Never have I observed such a dispirit mass of views, political dysfunction, and public confusion. Dispirit views can be expected whenever discussion ocurrs, but political dysfunction is not what a democracy needs. Public confusion erupts because there is a lack of government leadership and public knowledge. When a crisis arrives, no one can decide on what works, and no one leads. All parties appear to play the zero-sum game: give me all I want and I’ll give you nothing of what you want, or I’ll give up something as long as you know there’s hell-to-pay.
Most people get their stock market
updates from the evening news. The excitement on the way up with the gloom and doom during a market correction. Very few get much of an education. Duncan Niederauer, CEO of the New York Stock Exchange recognized this by statiing that many voters fail to understand the inextricable link between “Main Street and Wall Street”.
American voters think this is a “bailout of Wall Street”. What we face is a “credit-crisis”. Small businesses faces payroll challenges, the U.S. auto industry has no wheels, and the housing industry has no foundation. As Secretary Paulson said, “…this is much too important to let this fail,” Paulson said.

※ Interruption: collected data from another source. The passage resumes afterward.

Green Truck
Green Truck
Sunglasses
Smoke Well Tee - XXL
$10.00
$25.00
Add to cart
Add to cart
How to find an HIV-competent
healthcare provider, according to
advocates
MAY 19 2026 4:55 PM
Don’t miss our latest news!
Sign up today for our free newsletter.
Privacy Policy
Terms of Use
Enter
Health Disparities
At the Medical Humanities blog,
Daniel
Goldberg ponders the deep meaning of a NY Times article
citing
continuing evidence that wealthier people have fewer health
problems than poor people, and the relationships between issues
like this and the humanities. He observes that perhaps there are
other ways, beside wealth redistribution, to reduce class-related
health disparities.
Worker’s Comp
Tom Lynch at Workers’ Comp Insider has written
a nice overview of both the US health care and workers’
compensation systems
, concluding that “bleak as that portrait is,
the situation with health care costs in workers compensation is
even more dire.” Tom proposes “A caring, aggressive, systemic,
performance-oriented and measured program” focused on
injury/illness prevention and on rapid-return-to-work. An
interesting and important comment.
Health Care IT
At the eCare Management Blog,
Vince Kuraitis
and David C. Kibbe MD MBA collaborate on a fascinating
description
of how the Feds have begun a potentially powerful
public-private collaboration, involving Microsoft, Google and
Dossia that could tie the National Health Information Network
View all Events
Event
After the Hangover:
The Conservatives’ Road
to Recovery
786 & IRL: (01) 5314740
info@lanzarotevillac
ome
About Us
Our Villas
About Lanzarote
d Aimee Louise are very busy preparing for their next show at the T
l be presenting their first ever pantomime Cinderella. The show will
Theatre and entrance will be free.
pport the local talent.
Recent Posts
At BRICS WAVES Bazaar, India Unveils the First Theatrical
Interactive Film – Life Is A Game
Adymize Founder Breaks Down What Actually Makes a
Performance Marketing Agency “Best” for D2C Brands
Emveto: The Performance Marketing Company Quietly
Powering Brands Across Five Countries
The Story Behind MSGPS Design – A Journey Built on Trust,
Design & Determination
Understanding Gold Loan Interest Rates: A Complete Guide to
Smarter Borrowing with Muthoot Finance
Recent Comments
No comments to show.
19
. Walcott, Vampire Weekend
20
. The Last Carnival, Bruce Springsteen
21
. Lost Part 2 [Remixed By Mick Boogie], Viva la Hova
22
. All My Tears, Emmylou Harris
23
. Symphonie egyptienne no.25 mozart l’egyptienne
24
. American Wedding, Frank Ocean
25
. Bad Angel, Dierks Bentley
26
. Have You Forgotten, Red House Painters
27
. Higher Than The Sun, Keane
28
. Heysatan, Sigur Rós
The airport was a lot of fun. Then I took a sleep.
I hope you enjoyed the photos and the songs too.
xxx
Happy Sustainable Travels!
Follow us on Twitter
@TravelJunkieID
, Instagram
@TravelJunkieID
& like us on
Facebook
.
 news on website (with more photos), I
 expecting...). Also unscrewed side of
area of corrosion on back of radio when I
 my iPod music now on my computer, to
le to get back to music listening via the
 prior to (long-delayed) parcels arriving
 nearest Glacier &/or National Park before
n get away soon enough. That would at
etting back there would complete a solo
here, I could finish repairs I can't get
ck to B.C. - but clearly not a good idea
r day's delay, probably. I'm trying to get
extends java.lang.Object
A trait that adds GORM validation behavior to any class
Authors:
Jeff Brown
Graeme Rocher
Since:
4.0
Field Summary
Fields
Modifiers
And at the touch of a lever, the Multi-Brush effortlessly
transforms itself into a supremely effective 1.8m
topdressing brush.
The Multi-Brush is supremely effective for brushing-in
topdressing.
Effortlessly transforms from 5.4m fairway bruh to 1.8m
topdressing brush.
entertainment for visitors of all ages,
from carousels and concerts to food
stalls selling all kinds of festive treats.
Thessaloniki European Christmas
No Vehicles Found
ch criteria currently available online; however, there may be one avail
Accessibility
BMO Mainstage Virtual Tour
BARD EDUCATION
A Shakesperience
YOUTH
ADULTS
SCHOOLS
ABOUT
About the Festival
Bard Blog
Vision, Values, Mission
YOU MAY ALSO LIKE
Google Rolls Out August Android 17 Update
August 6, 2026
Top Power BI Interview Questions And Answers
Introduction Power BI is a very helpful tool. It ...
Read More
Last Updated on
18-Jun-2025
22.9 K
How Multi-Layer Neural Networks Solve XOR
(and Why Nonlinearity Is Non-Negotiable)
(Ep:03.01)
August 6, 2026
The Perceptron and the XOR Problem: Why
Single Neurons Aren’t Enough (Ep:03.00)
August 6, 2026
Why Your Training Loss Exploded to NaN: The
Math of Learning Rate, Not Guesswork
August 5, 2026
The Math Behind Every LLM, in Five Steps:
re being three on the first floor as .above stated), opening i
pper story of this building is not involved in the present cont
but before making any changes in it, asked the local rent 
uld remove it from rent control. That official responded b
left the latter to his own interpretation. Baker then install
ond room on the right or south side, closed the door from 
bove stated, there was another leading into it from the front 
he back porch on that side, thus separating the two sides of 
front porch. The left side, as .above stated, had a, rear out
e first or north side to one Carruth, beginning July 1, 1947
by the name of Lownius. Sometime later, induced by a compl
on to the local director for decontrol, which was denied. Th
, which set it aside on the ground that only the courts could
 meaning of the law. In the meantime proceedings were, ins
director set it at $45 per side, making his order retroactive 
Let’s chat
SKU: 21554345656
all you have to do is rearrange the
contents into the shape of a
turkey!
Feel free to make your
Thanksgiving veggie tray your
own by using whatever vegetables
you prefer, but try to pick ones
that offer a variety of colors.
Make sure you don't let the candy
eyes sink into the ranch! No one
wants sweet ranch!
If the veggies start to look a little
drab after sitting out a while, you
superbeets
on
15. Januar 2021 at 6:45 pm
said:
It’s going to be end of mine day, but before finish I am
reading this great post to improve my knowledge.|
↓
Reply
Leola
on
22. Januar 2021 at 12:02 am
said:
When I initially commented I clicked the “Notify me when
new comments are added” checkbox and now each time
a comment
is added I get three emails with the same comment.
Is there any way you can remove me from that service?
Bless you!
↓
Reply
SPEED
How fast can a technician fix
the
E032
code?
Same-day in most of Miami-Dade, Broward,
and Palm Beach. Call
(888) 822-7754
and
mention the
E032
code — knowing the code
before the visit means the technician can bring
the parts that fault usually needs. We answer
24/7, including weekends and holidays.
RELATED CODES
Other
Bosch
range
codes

House Majority Leader Steny Hoyer said, “Why should taxpayers loan out their own money to solve a crisis brought on by someone else’s greed?” He answered his own question by saying, “…in our economy, none of us is an island. A meltdown would begin…on a few square miles of Manhattan, but before it was over…no city or town in America would be untouched.”
Mutual fund, 401(k), endowment fund, and pension investors can blame Wall Street “fat cats”, but we all chased the mice. We all gloated and took pride in the numbers on our statements. “No city or town in America” ran from the market upside, but everyone wants to blame someone on the downside.
The greater the excess or hubris, the greater the humiliation. The greater the cynicism, the greater the deliberative dysfunction when seeking a resolution. The greater the market avarice on both sides of a trade (long by owning stock and selling or shorting a stock)the worse the results for everyday, steady-hearted investors.
We can only hope that time and sensibility return our sanity. We can only hope that the stock market becomes a thermometer of economic growth, research and development, entrepreneural innovation, and a cooperative effort to keep this planet revolving for our kids.